But if ***** wants to get filthy... Tell her to throw a text my way ;)
She's like the female version of the Momento guy. She keeps forgetting that I'm an asshole after we have sex.
It's not called being bisexual its called making out with anyone that has a mouth
The guy in front of me in lecture is using a fifth of smirnoff as a water bottle.
Nevermind, it's not water.
I just got licked by a stripper, not so great anymore.
Lol I just left. He's funny and he's cute. Downside: he thinks he can outdrink us
As she was leaving she said "You have an awesome penis, I hope to use it again soon" I need that on a business card to hand out at the bar
They reenacted the scene from the lion king where mufasa talked to simba from the clouds. As high as they were they got it word for word.
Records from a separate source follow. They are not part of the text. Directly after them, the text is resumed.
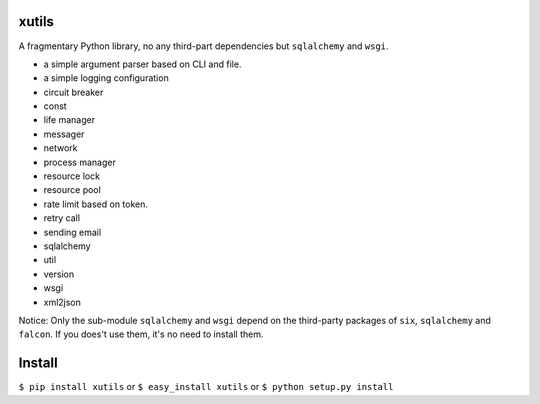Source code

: xutils
======

A fragmentary Python library, no any third-part dependencies but ``sqlalchemy`` and ``wsgi``.

* a simple argument parser based on CLI and file.
* a simple logging configuration
* circuit breaker
* const
* life manager
* messager
* network
* process manager
* resource lock
* resource pool
* rate limit based on token.
* retry call
* sending email
* sqlalchemy
* util
* version
* wsgi
* xml2json

Notice: Only the sub-module ``sqlalchemy`` and ``wsgi`` depend on the third-party packages of ``six``, ``sqlalchemy`` and ``falcon``. If you does't use them, it's no need to install them.

Install
=======

``$ pip install xutils`` or ``$ easy_install xutils`` or ``$ python setup.py install``
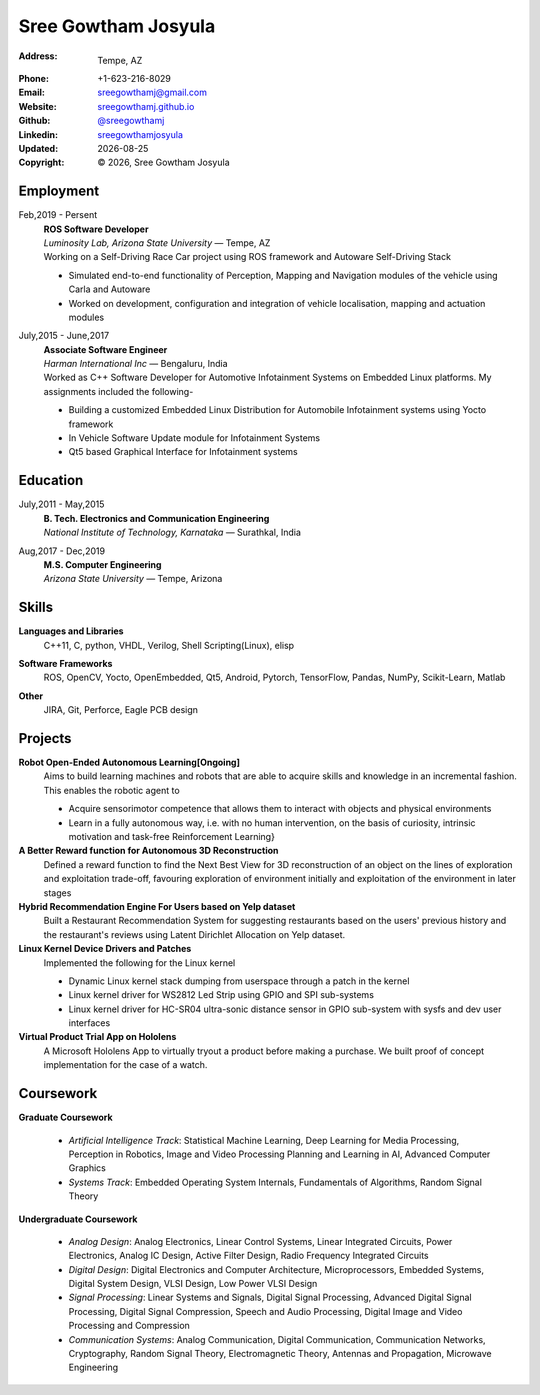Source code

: ======================
Sree Gowtham Josyula
======================
:Address: Tempe, AZ
:Phone: +1-623-216-8029
:Email: sreegowthamj@gmail.com
:Website: `sreegowthamj.github.io`_
:Github: `@sreegowthamj`_
:Linkedin: `sreegowthamjosyula`_
:Updated: |date|
:Copyright: |copy| |year|, Sree Gowtham Josyula

Employment
----------

Feb,2019 - Persent
  | **ROS Software Developer**
  | *Luminosity Lab, Arizona State University* |---| Tempe, AZ

  | Working on a Self-Driving Race Car project using ROS framework and Autoware Self-Driving Stack

  * Simulated end-to-end functionality of Perception, Mapping and Navigation modules of the vehicle using Carla and Autoware
  * Worked on development, configuration and integration of vehicle localisation, mapping and actuation modules
      
July,2015 - June,2017
  | **Associate Software Engineer**
  | *Harman International Inc* |---| Bengaluru, India

  | Worked as C++ Software Developer for Automotive Infotainment Systems on Embedded Linux platforms. My assignments included the following-

  * Building a customized Embedded Linux Distribution for Automobile Infotainment systems using Yocto framework
  * In Vehicle Software Update module for Infotainment Systems
  * Qt5 based Graphical Interface for Infotainment systems

Education
---------

July,2011 - May,2015
  | **B. Tech. Electronics and Communication Engineering**
  | *National Institute of Technology, Karnataka* |---| Surathkal, India

Aug,2017 - Dec,2019
  | **M.S. Computer Engineering**
  | *Arizona State University* |---| Tempe, Arizona


Skills
----------

**Languages and Libraries**
  | C++11, C, python, VHDL, Verilog, Shell Scripting(Linux), elisp

**Software Frameworks**
  | ROS, OpenCV, Yocto, OpenEmbedded, Qt5, Android, Pytorch, TensorFlow, Pandas, NumPy, Scikit-Learn, Matlab

**Other**
  | JIRA, Git, Perforce, Eagle PCB design

Projects
--------

**Robot Open-Ended Autonomous Learning[Ongoing]**
  Aims to build learning machines and robots that are able to acquire skills and knowledge in an incremental fashion. This enables the robotic agent to

  * Acquire sensorimotor competence that allows them to interact with objects and physical environments
  * Learn in a fully autonomous way, i.e. with no human intervention, on the basis of curiosity, intrinsic motivation and task-free Reinforcement Learning}

**A Better Reward function for Autonomous 3D Reconstruction** 
   Defined a reward function to find the Next Best View for 3D reconstruction of an object on the lines of exploration and exploitation trade-off, favouring exploration of environment initially and exploitation of the environment in later stages

**Hybrid Recommendation Engine For Users based on Yelp dataset**
  Built a Restaurant Recommendation System for suggesting restaurants based on the users' previous history and the restaurant's reviews using Latent Dirichlet Allocation on Yelp dataset.

**Linux Kernel Device Drivers and Patches**
  Implemented the following for the Linux kernel

  * Dynamic Linux kernel stack dumping from userspace through a patch in the kernel
  * Linux kernel driver for WS2812 Led Strip using GPIO and SPI sub-systems
  * Linux kernel driver for HC-SR04 ultra-sonic distance sensor in GPIO sub-system with sysfs and dev user interfaces

**Virtual Product Trial App on Hololens**
  A Microsoft Hololens App to virtually tryout a product before making a purchase. We built proof of concept implementation for the case of a watch.

Coursework
------------

**Graduate Coursework**
  
  * *Artificial Intelligence Track*: Statistical Machine Learning, Deep Learning for Media Processing, Perception in Robotics, Image and Video Processing Planning and Learning in AI, Advanced Computer Graphics 
  * *Systems Track*: Embedded Operating System Internals, Fundamentals of Algorithms, Random Signal Theory

**Undergraduate Coursework**

  * *Analog Design*: Analog Electronics, Linear Control Systems, Linear Integrated Circuits, Power Electronics, Analog IC Design, Active Filter Design,  Radio Frequency Integrated Circuits
  * *Digital Design*: Digital Electronics and Computer Architecture, Microprocessors, Embedded Systems, Digital System Design, VLSI Design, Low Power VLSI Design
  * *Signal Processing*: Linear Systems and Signals, Digital Signal Processing, Advanced Digital Signal Processing, Digital Signal Compression, Speech and Audio Processing, Digital Image and Video Processing and Compression
  * *Communication Systems*: Analog Communication, Digital Communication, Communication Networks, Cryptography, Random Signal Theory, Electromagnetic Theory, Antennas and Propagation, Microwave Engineering


.. meta::
   :description: Sree Gowtham Josyula's Resume
   :keywords: Robotics, Self-Driving Cars, ROS, SLAM, Deep Learning, Computer Vision, Localization, Mapping, Path-Planning, Perception, LIDAR, Robotics Software, OpenCV, pytorch, tensorflow, keras

.. |copy| unicode:: 0xA9
.. |date| date::
.. |year| date:: %Y
.. |time| date:: %H:%M
.. |---| unicode:: U+2014

.. _sreegowthamj.github.io: http://sreegowthamj.github.io
.. _@sreegowthamj: https://gitlab.com/sreegowthamj
.. _sreegowthamjosyula: https://linkedin.com/in/sreegowthamjosyula
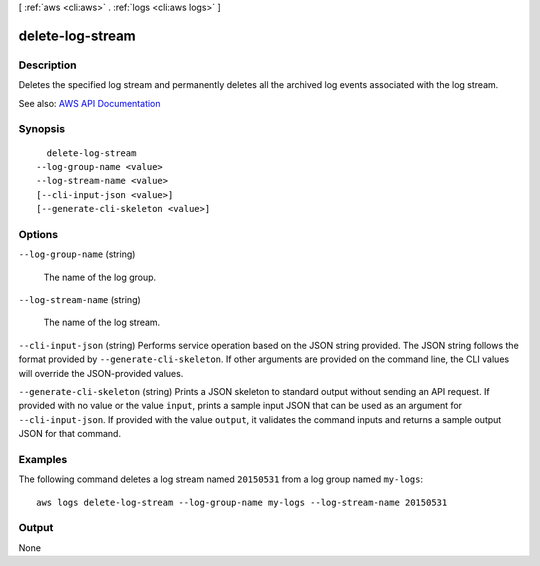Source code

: [ :ref:`aws <cli:aws>` . :ref:`logs <cli:aws logs>` ]

.. _cli:aws logs delete-log-stream:


*****************
delete-log-stream
*****************



===========
Description
===========



Deletes the specified log stream and permanently deletes all the archived log events associated with the log stream.



See also: `AWS API Documentation <https://docs.aws.amazon.com/goto/WebAPI/logs-2014-03-28/DeleteLogStream>`_


========
Synopsis
========

::

    delete-log-stream
  --log-group-name <value>
  --log-stream-name <value>
  [--cli-input-json <value>]
  [--generate-cli-skeleton <value>]




=======
Options
=======

``--log-group-name`` (string)


  The name of the log group.

  

``--log-stream-name`` (string)


  The name of the log stream.

  

``--cli-input-json`` (string)
Performs service operation based on the JSON string provided. The JSON string follows the format provided by ``--generate-cli-skeleton``. If other arguments are provided on the command line, the CLI values will override the JSON-provided values.

``--generate-cli-skeleton`` (string)
Prints a JSON skeleton to standard output without sending an API request. If provided with no value or the value ``input``, prints a sample input JSON that can be used as an argument for ``--cli-input-json``. If provided with the value ``output``, it validates the command inputs and returns a sample output JSON for that command.



========
Examples
========

The following command deletes a log stream named ``20150531`` from a log group named ``my-logs``::

  aws logs delete-log-stream --log-group-name my-logs --log-stream-name 20150531


======
Output
======

None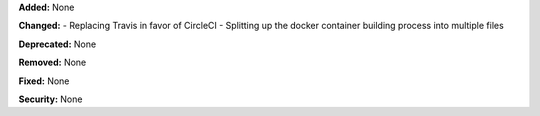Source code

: **Added:** None

**Changed:** 
- Replacing Travis in favor of CircleCI
- Splitting up the docker container building process into multiple files

**Deprecated:** None

**Removed:** None

**Fixed:** None

**Security:** None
There has to be an award for that.
But how will the next generation learn about life choices without a Jersery Shore?
Also, my phone suggested the phrase “puke in the mailbox" how many times have I had the need to text that to people?
You think I'll get the "I used to stick it to your daughter" discount?
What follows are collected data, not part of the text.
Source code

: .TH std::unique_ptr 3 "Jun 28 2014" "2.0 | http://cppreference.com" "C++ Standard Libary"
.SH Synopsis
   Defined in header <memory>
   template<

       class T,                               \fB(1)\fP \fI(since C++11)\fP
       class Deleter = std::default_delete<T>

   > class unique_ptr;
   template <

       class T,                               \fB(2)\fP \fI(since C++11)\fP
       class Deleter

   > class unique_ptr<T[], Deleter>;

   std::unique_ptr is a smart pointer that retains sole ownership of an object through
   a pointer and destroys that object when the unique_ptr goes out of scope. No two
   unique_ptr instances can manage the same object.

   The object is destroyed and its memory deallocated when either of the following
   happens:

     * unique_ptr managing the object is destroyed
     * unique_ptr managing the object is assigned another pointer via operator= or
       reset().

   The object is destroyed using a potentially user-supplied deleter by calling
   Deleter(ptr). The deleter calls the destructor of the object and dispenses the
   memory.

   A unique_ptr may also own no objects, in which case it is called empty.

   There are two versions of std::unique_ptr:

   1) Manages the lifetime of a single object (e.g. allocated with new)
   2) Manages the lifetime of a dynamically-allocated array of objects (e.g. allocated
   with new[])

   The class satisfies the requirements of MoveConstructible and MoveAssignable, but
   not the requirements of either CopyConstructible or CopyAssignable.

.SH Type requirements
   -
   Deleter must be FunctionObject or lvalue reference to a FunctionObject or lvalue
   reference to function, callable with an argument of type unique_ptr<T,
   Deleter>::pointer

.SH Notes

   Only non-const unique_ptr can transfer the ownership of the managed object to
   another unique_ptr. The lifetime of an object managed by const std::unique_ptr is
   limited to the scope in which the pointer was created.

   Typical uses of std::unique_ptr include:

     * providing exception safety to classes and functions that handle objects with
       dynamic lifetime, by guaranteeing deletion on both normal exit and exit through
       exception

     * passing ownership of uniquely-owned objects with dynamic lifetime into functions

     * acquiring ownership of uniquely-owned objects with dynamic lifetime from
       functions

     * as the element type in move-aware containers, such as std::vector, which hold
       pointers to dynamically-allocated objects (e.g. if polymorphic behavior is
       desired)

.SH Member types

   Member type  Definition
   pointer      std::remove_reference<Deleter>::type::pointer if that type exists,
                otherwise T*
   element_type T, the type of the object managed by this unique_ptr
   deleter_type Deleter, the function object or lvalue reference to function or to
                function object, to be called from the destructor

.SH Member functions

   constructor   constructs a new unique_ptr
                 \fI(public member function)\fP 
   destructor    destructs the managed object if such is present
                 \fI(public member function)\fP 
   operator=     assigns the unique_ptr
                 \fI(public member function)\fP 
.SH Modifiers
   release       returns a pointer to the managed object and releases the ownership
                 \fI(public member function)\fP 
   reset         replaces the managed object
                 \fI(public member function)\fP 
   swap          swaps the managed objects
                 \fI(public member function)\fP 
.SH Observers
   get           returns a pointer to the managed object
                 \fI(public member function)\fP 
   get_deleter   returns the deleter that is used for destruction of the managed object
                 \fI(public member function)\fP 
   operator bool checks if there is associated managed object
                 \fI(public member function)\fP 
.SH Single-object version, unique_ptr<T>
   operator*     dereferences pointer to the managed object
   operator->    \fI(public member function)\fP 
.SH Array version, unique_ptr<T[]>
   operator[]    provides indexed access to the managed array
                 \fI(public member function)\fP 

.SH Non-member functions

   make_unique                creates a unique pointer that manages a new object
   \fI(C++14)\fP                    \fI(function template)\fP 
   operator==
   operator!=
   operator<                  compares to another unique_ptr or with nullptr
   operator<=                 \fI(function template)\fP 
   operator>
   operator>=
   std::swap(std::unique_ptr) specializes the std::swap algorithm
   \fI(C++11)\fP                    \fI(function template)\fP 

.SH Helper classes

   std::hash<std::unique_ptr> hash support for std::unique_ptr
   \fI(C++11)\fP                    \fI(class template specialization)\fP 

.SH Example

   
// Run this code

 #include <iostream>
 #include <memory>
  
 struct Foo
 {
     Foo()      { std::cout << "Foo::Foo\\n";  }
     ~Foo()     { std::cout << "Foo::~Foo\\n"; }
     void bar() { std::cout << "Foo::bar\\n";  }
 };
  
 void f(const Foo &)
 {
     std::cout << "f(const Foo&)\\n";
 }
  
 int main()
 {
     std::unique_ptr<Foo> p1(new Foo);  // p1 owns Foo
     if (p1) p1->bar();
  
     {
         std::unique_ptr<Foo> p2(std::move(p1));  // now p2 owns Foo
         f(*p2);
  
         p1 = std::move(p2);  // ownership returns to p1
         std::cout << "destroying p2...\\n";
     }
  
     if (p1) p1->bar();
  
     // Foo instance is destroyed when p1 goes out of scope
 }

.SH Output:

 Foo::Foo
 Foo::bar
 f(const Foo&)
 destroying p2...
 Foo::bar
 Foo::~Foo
Are cops allowed to hit on you if they're in uniform?! Serious question.
I'll truly miss your penis but your use of words and phrases such as bae, yolo, swag, and totes have ruined how attractive you once were.
I paid for lunch, then he made a bunch of holes in my wall and destroyed my bathroom.
I just bought a handle of tequila and a breakfast burrito. I might be out of money for the weekend, but at least I have the necessities covered.